Elasticsearch version: 2.4.0
Plugins installed: []
JVM version: 1.8.0_101
RAM: 16331784kb
Elasticsearch Heap Size:7g
OS version:Red Hat Enterprise Linux Server release 6.6 (Santiago)
Description of the problem including expected versus actual behavior:
We have data set that we have loaded in Elasticsearch.
10 Shards, No replica. Index.compression is set to Best.

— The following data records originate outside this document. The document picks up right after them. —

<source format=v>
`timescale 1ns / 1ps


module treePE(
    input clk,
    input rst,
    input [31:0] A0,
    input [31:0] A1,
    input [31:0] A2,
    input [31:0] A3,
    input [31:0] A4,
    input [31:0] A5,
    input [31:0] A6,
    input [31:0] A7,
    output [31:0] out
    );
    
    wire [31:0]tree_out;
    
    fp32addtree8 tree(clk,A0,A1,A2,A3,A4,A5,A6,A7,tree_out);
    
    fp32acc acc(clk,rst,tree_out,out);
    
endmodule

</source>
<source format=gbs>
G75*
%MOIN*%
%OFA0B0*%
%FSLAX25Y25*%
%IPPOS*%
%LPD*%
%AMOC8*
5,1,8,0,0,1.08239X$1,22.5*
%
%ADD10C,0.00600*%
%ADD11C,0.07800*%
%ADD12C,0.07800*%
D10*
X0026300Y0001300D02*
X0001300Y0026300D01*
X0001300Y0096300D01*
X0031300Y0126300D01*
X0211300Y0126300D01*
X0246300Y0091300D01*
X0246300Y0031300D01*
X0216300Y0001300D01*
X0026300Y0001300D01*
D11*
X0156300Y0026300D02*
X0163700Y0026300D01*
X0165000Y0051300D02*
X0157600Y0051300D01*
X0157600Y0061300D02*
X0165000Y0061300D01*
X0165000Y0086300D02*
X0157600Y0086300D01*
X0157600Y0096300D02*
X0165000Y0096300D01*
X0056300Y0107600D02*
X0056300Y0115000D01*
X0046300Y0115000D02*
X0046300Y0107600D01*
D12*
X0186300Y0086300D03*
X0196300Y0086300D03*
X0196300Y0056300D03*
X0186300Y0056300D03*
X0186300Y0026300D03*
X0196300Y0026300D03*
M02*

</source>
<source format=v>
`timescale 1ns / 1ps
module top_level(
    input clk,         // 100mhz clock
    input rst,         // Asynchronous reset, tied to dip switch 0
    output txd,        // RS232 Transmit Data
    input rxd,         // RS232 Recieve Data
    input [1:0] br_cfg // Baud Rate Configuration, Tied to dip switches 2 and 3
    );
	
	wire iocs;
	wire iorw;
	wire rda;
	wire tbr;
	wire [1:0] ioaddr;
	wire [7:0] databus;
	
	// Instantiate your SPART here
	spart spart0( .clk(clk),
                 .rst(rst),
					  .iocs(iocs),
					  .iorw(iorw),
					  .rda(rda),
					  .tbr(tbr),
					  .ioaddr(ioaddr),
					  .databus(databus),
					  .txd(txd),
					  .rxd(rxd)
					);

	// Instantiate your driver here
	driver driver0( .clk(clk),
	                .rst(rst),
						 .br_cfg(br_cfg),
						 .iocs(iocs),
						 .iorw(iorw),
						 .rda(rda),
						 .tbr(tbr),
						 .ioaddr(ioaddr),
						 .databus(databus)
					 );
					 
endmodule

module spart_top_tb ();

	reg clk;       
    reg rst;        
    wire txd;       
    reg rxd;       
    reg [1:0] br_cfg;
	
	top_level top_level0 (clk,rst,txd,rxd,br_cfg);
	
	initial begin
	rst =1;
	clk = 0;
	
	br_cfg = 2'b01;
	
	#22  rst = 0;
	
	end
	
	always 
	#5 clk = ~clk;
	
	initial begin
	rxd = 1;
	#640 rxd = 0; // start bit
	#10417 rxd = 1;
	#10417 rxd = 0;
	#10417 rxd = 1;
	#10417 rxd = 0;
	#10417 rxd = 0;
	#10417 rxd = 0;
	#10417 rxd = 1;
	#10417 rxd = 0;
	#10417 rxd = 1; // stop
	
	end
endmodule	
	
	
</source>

Elasticsearch:Port/index*/_count
Count: 527670245
Now this is exact.
We are trying to get the exact unique count of ids in this data set.
{
"size" : 0,
"aggs" : {
"ids" : {
"cardinality" : {
"field" : "id"
}
}
}
}
Cardinality Count is : 531551491
This is exceeding the total count. This value is absurd and cant be accepted.

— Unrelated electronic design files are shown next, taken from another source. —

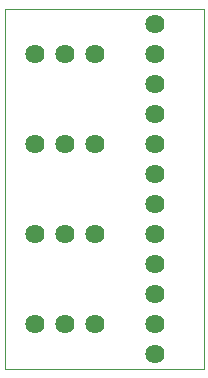
<source format=gbs>
G75*
%MOIN*%
%OFA0B0*%
%FSLAX24Y24*%
%IPPOS*%
%LPD*%
%AMOC8*
5,1,8,0,0,1.08239X$1,22.5*
%
%ADD10C,0.0000*%
%ADD11C,0.0640*%
D10*
X000100Y000125D02*
X000100Y012121D01*
X006720Y012121D01*
X006720Y000125D01*
X000100Y000125D01*
D11*
X001100Y001625D03*
X002100Y001625D03*
X003100Y001625D03*
X003100Y004625D03*
X002100Y004625D03*
X001100Y004625D03*
X001100Y007625D03*
X002100Y007625D03*
X003100Y007625D03*
X003100Y010625D03*
X002100Y010625D03*
X001100Y010625D03*
X005100Y010625D03*
X005100Y009625D03*
X005100Y008625D03*
X005100Y007625D03*
X005100Y006625D03*
X005100Y005625D03*
X005100Y004625D03*
X005100Y003625D03*
X005100Y002625D03*
X005100Y001625D03*
X005100Y000625D03*
X005100Y011625D03*
M02*

</source>
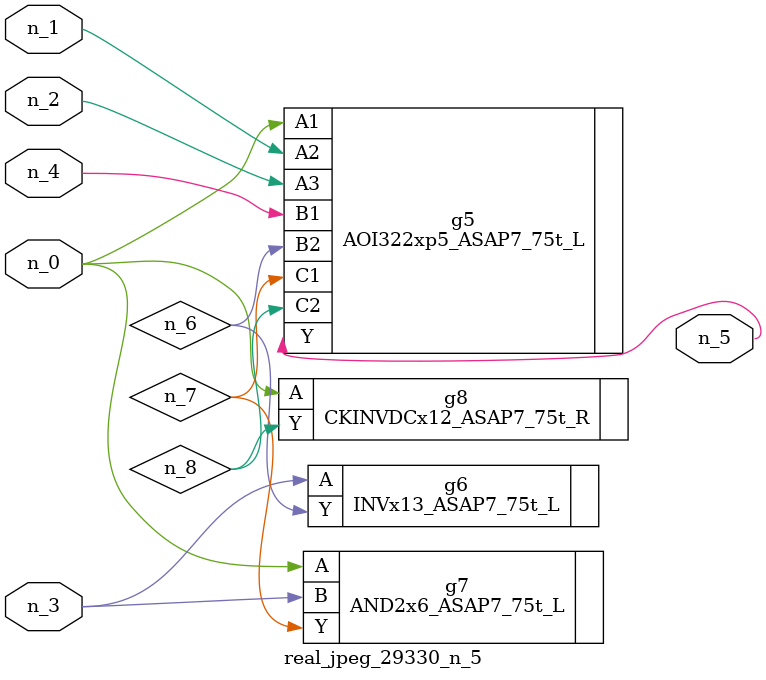
<source format=v>
module real_jpeg_29330_n_5 (n_4, n_0, n_1, n_2, n_3, n_5);

input n_4;
input n_0;
input n_1;
input n_2;
input n_3;

output n_5;

wire n_8;
wire n_6;
wire n_7;

AOI322xp5_ASAP7_75t_L g5 ( 
.A1(n_0),
.A2(n_1),
.A3(n_2),
.B1(n_4),
.B2(n_6),
.C1(n_7),
.C2(n_8),
.Y(n_5)
);

AND2x6_ASAP7_75t_L g7 ( 
.A(n_0),
.B(n_3),
.Y(n_7)
);

CKINVDCx12_ASAP7_75t_R g8 ( 
.A(n_0),
.Y(n_8)
);

INVx13_ASAP7_75t_L g6 ( 
.A(n_3),
.Y(n_6)
);


endmodule
</source>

On increasing the precision_threshold to 22000
Cardinality Count is : 526981997
{
"size" : 0,
"aggs" : {
"ids" : {
"cardinality" : {
"field" : "id",
"precision_threshold" : 22000
}
}
}
}
This is less than the actual unique id, which actually same as equal to the count. In other words, we have made sure all ids are unique and the cardinality should match the count.
Is there any way to get the cardinality absolute exact value? In what way we can achieve this? Is this purely approximate? Can with increase in Memory we can achieve this?